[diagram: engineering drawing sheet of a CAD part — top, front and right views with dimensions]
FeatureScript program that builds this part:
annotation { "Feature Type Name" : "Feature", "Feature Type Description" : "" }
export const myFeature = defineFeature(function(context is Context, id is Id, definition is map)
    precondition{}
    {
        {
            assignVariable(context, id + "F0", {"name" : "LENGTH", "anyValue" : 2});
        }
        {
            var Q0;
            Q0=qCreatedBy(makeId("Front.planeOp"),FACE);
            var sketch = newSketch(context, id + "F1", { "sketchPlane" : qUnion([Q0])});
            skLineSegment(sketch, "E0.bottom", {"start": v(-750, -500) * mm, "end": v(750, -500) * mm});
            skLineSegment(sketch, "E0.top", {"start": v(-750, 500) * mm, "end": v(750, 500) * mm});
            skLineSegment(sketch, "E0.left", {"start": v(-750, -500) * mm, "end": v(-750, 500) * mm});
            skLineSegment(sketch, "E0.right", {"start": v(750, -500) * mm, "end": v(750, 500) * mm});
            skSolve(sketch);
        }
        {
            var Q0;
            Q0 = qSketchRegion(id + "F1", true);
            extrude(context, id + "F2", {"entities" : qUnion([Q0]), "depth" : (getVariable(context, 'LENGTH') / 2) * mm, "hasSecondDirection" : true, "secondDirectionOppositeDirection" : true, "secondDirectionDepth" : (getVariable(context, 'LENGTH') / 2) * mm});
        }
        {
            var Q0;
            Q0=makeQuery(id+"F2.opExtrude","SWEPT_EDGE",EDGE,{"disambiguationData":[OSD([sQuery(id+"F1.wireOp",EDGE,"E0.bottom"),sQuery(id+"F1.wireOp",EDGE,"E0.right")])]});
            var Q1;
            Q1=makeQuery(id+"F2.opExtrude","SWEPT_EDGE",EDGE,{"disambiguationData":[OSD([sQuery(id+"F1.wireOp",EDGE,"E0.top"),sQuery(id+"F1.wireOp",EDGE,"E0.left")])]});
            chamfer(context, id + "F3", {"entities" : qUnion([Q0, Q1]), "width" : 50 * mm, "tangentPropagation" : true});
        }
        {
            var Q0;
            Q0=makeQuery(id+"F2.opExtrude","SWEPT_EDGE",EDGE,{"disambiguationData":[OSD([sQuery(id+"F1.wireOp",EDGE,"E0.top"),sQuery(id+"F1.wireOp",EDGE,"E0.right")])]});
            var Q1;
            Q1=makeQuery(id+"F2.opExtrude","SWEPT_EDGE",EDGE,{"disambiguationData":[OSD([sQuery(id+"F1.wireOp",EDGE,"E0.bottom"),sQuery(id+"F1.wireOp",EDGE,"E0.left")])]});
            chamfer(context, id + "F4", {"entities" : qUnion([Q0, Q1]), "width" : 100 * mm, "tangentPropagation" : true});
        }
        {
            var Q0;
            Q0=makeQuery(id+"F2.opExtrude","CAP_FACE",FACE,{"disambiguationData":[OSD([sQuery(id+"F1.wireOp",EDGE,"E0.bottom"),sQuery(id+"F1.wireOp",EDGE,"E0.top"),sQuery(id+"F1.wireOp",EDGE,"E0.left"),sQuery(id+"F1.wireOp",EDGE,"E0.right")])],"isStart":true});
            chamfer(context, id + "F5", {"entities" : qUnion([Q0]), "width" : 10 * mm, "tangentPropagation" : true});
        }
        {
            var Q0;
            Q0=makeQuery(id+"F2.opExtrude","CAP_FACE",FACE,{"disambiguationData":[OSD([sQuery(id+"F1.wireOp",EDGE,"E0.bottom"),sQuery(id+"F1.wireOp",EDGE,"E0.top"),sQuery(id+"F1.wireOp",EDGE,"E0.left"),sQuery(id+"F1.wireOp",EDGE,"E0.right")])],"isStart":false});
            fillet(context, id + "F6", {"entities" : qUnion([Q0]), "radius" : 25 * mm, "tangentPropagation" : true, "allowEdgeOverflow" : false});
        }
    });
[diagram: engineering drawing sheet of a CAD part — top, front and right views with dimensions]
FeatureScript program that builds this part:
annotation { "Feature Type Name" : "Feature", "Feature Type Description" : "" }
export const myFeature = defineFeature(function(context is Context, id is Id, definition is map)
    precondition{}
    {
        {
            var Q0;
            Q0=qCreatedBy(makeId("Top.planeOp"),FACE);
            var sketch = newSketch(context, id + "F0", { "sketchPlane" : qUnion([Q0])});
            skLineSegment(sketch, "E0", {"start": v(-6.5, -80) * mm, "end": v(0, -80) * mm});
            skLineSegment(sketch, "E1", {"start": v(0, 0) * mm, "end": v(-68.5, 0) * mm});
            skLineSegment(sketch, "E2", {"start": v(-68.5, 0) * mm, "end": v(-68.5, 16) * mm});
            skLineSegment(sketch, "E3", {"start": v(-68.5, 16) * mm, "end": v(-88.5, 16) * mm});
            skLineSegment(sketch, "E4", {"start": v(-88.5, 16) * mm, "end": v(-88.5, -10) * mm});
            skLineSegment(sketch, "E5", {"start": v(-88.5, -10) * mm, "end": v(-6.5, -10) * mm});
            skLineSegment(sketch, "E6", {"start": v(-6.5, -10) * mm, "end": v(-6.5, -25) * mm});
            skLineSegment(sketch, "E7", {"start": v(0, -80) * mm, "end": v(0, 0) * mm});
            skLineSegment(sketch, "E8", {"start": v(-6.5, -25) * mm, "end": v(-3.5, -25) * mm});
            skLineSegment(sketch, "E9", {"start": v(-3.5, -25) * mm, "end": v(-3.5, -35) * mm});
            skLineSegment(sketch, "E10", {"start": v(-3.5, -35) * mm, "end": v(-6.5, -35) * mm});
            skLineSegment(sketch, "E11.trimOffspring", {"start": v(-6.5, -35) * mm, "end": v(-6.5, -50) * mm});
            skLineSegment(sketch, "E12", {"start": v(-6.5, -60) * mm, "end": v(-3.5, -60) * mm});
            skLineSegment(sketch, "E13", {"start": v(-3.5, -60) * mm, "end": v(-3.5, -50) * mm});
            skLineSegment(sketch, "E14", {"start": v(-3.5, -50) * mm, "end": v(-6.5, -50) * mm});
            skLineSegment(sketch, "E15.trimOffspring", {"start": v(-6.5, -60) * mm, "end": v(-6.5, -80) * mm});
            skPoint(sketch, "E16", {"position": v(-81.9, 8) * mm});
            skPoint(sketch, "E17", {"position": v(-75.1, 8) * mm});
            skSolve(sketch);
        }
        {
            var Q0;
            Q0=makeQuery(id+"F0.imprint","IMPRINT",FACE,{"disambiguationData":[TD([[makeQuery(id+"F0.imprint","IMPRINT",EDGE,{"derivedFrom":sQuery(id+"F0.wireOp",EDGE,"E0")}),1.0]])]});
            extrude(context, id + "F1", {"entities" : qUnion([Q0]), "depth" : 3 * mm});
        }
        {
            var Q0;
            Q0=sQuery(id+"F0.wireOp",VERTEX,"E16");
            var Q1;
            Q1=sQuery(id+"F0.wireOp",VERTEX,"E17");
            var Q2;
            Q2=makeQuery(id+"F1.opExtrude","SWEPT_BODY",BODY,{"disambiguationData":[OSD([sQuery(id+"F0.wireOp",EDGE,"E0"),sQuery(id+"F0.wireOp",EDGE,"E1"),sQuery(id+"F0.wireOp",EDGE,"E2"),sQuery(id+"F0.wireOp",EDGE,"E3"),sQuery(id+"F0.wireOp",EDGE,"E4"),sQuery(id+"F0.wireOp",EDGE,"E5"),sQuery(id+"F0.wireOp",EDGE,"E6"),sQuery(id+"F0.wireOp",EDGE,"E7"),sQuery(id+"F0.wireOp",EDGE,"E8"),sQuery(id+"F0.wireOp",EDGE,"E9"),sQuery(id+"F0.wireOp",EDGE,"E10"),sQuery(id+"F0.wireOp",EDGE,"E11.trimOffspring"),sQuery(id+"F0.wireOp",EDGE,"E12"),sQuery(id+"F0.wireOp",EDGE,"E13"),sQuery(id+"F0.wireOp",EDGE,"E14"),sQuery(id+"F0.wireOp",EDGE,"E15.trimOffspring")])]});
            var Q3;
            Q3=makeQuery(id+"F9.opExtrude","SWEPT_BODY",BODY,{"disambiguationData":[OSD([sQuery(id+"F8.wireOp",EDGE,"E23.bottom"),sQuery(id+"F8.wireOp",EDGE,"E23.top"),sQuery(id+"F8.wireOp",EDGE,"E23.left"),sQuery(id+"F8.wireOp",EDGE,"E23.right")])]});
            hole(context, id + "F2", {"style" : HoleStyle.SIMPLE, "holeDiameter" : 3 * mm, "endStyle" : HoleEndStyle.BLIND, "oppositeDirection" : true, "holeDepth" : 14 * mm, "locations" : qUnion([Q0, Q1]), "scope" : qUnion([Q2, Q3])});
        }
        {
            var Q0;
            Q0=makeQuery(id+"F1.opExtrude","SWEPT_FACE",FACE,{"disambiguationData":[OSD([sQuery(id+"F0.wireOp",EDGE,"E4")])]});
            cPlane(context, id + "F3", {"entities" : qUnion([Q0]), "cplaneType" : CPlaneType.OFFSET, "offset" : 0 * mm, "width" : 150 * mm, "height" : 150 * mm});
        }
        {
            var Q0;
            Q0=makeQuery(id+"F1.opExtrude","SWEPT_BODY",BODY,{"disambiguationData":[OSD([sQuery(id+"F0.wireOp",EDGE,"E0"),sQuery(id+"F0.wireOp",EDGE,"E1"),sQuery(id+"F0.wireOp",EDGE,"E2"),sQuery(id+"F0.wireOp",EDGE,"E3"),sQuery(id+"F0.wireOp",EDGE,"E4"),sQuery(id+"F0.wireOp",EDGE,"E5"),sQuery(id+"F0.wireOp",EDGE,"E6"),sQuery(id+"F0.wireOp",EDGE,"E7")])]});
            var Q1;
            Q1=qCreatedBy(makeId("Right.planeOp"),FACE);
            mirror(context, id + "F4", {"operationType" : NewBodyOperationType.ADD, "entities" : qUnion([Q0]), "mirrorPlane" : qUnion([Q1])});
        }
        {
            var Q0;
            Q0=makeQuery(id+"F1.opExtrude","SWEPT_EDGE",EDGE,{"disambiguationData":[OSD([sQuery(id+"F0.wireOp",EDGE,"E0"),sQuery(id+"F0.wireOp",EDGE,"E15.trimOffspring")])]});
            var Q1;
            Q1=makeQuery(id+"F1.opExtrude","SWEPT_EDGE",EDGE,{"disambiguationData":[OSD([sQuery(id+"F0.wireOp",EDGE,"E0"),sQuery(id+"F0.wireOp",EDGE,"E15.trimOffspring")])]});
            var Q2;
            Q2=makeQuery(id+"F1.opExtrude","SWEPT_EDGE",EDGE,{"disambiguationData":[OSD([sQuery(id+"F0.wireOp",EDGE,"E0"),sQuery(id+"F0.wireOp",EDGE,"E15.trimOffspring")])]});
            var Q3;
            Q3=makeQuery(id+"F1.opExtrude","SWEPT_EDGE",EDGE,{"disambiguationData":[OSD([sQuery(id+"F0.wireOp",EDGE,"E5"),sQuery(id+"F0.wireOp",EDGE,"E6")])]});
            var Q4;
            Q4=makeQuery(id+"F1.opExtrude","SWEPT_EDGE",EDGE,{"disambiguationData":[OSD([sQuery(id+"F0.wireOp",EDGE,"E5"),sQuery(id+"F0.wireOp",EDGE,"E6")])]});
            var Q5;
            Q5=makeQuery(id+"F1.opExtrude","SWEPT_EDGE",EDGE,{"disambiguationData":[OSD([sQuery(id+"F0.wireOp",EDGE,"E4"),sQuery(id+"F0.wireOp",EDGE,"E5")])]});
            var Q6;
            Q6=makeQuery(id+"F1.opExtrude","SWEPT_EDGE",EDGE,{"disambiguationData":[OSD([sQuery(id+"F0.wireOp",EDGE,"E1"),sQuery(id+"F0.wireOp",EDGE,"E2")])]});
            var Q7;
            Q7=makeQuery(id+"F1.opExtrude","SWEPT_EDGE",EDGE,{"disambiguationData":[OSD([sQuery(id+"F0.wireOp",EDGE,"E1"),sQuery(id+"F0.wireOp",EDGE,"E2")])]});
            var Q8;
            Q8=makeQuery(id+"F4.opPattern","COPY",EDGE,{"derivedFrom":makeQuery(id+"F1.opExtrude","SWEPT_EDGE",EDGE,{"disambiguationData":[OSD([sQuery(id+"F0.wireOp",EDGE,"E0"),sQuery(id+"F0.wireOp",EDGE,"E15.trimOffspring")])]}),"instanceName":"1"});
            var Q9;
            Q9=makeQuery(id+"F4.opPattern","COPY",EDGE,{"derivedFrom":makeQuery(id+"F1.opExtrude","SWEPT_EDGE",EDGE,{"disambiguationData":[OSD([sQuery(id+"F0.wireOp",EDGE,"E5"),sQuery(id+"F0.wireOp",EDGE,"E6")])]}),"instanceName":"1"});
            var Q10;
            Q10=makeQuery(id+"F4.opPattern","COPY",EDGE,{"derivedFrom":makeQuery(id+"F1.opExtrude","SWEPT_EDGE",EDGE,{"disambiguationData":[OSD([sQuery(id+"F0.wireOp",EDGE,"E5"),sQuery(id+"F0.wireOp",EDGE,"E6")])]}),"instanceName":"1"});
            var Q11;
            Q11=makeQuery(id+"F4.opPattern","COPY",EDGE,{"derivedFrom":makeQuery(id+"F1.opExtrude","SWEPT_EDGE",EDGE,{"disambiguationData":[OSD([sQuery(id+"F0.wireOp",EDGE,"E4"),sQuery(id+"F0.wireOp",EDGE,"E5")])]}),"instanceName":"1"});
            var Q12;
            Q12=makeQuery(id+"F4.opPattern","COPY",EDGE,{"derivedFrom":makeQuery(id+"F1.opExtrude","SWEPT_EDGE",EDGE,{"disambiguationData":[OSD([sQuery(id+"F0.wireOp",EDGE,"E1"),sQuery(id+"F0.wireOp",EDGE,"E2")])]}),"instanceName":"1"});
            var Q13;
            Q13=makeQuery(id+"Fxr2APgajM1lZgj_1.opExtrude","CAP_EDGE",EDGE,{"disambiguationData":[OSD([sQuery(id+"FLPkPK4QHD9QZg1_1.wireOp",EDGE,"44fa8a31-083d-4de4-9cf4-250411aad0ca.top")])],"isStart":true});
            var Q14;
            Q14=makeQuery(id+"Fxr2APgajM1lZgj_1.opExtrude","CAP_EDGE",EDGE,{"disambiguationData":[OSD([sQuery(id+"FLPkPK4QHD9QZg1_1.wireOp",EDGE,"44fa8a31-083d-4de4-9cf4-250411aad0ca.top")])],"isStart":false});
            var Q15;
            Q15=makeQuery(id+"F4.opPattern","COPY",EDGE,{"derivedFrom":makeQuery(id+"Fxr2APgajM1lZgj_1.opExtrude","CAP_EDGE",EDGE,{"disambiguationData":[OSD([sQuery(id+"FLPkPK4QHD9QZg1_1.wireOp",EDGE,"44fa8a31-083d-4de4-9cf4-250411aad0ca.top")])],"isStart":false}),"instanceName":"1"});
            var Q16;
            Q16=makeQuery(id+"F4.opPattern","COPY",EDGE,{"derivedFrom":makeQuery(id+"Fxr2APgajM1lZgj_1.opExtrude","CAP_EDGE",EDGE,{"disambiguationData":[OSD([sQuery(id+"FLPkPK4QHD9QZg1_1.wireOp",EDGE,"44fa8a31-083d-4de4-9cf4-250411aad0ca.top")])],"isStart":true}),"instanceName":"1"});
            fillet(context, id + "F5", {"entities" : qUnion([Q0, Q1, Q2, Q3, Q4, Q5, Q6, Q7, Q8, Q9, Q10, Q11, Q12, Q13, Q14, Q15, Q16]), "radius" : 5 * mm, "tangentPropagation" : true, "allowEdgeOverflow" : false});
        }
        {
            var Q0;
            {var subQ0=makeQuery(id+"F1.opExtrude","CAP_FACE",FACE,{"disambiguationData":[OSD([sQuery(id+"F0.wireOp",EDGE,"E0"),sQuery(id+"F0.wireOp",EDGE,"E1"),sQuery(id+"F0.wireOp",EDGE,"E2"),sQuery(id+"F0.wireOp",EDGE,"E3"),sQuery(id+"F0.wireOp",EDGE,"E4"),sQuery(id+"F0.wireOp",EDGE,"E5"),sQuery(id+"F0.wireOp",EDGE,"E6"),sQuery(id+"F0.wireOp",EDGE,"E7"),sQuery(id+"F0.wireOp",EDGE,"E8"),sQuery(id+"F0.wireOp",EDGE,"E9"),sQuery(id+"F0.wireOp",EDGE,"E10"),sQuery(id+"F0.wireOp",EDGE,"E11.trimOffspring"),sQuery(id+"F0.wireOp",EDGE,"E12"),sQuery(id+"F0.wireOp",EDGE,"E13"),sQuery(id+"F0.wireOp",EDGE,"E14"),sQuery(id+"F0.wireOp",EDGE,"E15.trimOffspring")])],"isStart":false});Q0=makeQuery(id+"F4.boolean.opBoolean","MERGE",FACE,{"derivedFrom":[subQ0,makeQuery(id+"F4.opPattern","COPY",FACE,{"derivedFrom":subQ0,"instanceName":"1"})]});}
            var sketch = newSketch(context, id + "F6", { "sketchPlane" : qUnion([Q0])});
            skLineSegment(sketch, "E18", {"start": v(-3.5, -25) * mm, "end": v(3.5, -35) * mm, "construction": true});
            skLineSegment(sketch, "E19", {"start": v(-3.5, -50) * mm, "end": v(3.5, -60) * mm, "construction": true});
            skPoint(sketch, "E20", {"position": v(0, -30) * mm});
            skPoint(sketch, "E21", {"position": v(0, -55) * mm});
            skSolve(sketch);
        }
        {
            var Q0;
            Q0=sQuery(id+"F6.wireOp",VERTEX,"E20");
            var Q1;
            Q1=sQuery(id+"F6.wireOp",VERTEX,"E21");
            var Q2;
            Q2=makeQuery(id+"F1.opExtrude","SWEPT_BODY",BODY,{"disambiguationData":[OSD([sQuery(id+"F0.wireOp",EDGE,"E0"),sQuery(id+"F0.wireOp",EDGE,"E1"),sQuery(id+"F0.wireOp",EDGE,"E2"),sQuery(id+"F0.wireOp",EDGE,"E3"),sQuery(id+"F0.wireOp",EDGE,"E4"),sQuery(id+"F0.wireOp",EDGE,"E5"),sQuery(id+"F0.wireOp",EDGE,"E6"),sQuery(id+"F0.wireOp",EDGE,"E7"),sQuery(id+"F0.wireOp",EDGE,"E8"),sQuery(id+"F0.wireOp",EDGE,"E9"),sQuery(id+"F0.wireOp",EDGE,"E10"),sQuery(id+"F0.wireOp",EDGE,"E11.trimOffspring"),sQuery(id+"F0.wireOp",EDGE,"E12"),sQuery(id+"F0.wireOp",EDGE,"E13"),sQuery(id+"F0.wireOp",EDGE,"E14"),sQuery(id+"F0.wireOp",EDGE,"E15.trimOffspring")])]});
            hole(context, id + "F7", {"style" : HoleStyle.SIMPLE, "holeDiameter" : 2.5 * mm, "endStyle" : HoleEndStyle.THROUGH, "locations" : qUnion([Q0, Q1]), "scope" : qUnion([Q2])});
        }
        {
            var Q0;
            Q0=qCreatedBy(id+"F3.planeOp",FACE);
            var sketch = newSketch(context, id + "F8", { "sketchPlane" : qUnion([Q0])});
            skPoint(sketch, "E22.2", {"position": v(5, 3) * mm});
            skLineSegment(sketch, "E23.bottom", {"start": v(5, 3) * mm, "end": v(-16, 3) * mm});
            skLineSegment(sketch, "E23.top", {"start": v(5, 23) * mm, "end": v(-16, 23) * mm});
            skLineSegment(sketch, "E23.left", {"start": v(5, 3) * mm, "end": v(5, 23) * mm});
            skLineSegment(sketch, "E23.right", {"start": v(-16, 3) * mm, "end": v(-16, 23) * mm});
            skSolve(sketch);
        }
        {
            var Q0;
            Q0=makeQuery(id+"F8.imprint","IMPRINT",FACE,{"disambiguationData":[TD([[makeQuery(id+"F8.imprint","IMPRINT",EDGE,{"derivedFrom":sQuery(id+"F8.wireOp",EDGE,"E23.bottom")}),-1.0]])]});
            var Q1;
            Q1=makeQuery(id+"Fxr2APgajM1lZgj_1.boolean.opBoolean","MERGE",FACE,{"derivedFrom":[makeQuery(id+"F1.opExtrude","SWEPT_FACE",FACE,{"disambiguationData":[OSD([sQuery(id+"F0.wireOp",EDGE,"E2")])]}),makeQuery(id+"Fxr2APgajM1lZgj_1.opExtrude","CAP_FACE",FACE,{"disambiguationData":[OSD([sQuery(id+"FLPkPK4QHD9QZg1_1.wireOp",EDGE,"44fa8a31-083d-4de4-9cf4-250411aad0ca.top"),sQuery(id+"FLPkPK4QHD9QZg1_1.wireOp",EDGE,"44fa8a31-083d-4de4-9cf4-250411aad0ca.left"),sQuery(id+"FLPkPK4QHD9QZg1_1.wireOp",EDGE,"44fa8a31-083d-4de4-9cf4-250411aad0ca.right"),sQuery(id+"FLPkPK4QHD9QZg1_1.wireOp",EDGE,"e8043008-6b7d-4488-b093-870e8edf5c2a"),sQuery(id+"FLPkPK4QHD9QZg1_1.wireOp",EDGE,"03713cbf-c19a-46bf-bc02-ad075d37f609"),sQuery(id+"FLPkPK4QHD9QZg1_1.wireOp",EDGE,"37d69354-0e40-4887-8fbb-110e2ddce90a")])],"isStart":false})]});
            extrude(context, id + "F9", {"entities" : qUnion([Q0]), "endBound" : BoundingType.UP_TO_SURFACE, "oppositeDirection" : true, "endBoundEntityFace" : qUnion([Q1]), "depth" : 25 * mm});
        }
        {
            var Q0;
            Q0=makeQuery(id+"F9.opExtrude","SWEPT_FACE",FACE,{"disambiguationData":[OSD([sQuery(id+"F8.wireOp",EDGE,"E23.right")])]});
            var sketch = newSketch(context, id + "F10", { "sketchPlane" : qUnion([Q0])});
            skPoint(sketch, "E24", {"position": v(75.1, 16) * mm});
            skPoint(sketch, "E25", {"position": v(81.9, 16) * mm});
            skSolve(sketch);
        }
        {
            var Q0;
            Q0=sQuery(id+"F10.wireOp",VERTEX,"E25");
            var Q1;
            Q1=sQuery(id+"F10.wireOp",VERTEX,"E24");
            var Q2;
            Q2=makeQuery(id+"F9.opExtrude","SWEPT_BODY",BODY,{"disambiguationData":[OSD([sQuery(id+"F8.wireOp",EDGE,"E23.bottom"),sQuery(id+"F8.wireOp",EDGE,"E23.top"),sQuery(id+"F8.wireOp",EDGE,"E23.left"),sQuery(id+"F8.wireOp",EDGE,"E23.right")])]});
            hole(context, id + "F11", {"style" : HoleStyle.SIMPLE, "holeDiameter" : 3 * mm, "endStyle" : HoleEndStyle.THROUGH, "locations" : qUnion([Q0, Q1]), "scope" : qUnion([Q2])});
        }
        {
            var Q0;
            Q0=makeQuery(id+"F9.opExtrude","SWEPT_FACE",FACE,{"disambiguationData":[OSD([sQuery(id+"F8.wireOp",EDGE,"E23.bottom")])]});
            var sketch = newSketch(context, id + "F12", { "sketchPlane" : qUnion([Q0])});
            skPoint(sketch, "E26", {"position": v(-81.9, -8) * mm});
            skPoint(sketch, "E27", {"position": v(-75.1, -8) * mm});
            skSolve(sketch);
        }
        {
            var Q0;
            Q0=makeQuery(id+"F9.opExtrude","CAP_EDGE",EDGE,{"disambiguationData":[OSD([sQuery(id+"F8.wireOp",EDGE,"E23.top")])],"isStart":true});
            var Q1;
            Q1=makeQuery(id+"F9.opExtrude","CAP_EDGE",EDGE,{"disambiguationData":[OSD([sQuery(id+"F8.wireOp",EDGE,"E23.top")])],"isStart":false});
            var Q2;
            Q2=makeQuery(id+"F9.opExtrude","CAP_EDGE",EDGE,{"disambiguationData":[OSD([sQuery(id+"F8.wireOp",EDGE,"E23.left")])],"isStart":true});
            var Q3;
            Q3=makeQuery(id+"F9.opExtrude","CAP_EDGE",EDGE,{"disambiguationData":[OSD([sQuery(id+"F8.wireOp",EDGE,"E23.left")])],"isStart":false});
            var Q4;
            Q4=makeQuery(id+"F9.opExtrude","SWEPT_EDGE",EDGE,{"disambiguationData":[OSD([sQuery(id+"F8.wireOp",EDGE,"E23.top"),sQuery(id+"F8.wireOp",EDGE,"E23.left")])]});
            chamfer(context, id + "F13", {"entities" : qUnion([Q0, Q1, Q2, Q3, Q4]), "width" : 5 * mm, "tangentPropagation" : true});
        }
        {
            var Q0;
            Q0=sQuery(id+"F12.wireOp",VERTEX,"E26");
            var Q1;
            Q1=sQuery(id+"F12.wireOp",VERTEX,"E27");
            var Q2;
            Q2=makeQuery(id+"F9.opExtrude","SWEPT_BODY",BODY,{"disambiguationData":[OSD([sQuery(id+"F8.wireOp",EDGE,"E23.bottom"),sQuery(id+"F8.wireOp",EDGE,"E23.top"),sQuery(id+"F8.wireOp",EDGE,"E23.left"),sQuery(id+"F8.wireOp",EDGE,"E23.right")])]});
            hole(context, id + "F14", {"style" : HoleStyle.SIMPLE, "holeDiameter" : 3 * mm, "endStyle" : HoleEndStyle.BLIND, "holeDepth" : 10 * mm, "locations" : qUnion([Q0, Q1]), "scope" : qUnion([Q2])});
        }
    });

* **Given problem**
How many lines of the listing above contain the string "VERTEX"? Reply with the number alone.

* **Solution below**
8